O segundo caso, que aconteceu na Bélgica, foi o de Suzanne Vandeput, levada ao Tribunal do Júri sob a acusação de ter assassinado sua filha com sete dias, por esta ter nascido sem os braços em decorrência das alterações genéticas produzidas pela talidomida. Em uma terceira acepção, a culpa foi imputada às mães que optaram pelo aborto ou pelo infanticídio.

Brynner e Stephens evidenciaram um dos argumentos utilizados no tribunal de Alsdorf, Alemanha, na ocasião do julgamento contra o fabricante da substância. Os autores indicam que a defesa expôs um argumento bastante controverso:

“Provavelmente o argumento mais inesquecível apresentado pelos inventores da talidomida era que as deformidades de todos os bebês eram culpa das próprias mães, por tentativas mal sucedidas de aborto.”109 (2001, p. 70, tradução nossa).

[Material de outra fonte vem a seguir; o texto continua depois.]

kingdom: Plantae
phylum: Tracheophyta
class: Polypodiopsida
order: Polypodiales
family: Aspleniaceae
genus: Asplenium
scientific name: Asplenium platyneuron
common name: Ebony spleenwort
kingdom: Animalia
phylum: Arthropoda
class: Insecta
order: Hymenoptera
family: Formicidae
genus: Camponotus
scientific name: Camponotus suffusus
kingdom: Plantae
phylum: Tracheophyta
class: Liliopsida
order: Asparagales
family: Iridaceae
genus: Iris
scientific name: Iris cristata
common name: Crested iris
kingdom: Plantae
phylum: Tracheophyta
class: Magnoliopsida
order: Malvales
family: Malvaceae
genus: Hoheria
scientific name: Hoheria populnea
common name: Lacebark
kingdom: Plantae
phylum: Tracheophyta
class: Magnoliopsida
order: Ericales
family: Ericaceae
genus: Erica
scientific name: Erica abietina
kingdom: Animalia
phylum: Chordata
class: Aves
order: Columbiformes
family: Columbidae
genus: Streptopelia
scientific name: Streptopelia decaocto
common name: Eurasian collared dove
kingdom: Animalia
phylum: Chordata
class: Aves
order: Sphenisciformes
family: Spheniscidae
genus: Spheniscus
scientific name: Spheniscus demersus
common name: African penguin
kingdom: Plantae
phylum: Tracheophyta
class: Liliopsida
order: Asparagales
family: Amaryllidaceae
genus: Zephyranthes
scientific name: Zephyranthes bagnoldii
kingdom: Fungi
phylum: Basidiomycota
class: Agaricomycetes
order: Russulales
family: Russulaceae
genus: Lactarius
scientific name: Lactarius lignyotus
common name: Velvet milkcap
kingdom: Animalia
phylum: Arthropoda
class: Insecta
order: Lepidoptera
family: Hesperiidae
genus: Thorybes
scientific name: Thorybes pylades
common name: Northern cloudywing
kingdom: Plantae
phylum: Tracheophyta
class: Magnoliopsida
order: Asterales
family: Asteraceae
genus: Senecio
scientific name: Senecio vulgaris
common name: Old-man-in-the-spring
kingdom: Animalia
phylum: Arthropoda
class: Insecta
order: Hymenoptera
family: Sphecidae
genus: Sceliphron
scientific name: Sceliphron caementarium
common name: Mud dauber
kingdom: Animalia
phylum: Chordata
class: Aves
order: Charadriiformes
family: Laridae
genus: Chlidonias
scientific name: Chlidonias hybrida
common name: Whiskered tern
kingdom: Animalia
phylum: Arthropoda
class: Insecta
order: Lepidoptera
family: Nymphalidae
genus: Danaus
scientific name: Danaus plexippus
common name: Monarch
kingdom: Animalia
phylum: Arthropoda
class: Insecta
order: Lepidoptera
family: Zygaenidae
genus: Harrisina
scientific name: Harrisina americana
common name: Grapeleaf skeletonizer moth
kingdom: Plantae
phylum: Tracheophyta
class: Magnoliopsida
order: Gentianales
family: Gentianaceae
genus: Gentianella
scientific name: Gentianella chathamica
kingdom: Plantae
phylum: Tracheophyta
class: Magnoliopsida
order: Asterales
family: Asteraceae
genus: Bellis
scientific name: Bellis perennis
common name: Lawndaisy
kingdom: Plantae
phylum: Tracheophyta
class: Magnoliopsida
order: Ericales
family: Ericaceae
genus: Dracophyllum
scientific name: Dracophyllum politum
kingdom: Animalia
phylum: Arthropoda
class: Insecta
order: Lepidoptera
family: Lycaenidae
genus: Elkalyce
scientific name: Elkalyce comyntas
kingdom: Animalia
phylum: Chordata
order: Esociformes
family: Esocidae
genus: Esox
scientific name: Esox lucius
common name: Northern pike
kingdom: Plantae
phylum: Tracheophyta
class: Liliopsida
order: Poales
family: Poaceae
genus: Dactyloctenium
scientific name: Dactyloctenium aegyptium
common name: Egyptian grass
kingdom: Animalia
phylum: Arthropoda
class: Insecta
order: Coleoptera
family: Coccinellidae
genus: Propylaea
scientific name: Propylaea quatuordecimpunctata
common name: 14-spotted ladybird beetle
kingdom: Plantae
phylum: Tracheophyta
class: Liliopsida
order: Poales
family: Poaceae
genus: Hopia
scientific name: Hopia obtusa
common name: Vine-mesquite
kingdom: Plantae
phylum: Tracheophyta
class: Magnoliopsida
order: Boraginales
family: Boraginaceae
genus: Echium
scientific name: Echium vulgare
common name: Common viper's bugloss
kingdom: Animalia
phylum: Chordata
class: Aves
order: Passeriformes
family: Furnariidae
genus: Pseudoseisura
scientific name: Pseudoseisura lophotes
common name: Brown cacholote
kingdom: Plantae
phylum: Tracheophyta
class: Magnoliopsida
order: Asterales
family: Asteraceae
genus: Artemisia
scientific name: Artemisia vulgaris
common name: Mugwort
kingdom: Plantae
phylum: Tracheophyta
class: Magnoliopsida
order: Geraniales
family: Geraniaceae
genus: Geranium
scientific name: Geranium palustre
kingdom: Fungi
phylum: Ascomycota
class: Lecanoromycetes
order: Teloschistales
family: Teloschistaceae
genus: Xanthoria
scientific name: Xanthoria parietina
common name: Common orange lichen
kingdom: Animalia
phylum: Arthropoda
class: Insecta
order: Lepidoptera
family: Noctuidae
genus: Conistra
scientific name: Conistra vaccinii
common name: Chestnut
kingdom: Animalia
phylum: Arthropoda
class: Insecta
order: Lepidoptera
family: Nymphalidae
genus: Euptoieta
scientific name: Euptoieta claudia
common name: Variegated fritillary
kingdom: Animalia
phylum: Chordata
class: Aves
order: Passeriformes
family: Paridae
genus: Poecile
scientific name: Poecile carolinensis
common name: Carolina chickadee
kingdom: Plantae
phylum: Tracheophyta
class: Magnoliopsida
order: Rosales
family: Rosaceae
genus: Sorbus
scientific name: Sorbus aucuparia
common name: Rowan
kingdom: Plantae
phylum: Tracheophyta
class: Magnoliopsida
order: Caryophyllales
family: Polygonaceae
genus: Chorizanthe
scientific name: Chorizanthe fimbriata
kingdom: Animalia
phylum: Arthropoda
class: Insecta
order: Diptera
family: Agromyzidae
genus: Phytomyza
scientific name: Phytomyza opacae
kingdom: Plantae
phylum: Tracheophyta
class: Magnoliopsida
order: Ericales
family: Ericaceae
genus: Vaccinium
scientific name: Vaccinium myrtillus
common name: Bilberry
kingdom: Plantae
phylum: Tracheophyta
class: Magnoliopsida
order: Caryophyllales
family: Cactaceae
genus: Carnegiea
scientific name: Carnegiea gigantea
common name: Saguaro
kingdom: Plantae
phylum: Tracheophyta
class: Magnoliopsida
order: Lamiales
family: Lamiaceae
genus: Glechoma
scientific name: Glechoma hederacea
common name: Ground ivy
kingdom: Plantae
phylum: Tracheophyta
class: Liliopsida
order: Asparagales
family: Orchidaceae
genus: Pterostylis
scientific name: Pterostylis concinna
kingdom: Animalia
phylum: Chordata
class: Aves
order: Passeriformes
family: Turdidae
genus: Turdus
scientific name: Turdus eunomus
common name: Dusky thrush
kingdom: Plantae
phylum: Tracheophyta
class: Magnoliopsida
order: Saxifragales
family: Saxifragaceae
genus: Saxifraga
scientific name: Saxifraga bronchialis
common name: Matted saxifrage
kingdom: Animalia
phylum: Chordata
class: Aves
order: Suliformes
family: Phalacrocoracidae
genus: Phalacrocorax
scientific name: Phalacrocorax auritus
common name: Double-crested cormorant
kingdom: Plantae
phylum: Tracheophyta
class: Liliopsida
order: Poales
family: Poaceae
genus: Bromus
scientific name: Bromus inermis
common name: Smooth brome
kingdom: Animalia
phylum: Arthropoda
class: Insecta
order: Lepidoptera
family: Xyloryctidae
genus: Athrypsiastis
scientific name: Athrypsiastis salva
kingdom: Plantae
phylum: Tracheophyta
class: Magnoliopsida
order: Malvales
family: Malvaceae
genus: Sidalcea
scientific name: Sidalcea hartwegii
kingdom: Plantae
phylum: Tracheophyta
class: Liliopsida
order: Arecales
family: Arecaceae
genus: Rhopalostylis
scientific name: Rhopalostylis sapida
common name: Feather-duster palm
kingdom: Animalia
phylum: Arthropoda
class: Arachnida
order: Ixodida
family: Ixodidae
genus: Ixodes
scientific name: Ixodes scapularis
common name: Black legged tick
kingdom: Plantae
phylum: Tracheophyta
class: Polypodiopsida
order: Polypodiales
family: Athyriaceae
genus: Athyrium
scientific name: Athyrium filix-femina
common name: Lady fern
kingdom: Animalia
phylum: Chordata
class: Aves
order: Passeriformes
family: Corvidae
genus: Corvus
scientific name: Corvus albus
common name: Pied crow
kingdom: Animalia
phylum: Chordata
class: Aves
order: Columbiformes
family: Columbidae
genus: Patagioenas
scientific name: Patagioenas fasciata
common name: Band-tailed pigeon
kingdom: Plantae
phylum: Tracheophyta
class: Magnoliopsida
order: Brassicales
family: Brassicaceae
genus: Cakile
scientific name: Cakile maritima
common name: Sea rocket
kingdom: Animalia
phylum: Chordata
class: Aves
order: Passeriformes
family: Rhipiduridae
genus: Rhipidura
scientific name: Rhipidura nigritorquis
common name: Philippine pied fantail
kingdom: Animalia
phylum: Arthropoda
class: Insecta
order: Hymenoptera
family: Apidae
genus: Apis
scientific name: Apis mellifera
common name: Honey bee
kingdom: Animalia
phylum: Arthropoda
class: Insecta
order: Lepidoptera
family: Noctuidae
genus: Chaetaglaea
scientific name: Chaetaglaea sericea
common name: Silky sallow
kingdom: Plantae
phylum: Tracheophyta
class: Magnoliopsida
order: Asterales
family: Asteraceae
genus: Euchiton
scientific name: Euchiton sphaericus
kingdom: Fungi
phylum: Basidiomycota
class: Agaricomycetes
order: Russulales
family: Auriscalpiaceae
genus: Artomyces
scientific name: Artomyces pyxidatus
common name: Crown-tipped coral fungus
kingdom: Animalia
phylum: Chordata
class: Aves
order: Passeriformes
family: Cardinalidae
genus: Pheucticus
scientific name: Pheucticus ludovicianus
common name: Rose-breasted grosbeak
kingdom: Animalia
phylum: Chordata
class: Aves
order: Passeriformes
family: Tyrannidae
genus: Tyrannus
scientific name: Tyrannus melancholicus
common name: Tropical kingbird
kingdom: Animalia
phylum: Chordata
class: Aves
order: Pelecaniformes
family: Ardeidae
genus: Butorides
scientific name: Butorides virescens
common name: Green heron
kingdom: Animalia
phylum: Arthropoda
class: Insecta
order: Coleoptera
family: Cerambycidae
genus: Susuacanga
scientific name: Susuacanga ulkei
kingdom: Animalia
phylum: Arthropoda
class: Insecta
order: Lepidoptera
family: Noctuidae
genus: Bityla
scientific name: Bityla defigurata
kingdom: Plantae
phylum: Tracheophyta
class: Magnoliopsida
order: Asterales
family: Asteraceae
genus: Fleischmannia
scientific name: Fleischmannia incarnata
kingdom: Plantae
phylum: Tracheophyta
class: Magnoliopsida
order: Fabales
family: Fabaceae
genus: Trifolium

Os jornais não se posicionam abertamente sobre o aborto/eutanásia, pois transitam pelo universo da deficiência, por vezes tendendo para a percepção de que as mães poderiam conviver com tais crianças. Em algumas das notícias apresentou- se a visão da Igreja Católica para os casos Finkbine e Vandeput. O semanário Novos

Rumos expressou a responsabilização na visão do Vaticano:

O Vaticano não condena os responsáveis. Mas, desvia-se do problema e condena a infeliz mãe norte-americana que busca, na extrema solução do

abôrto, evitar que venha a povoar o mundo mais um ser monstruoso, a mãe que procura evitar que sua própria existência se transforme num rosário de martírios e sofrimentos. Que procura evitar que a própria sociedade que fabrica monstros venha mais tarde a execrar seu filho, a transformá-lo em um pária no meio de crianças saudáveis. (NOVOS RUMOS, 17-23 ago. 1962, p. 8, grifos nossos).

O tema da eugenia foi associado aos casos conhecidos de aborto: “Eugênico – Poder-se-á qualificar o caso das gestantes vitimadas por medicamentos contendo Talidomida e que por isso provocam a expulsão do feto, de abôrto [sic] eugênico.” (TRIBUNA DA IMPRENSA, 16 ago. 1962, p. 5).

Independente dos atos que essas mães praticaram (aborto, infanticídio ou eutanásia), a compreensão que se faz sobre a divulgação desses casos na mídia impressa é que, de alguma forma, associou-se à figura da mãe responsabilidade pelo nascimento dos filhos com as deficiências congênitas.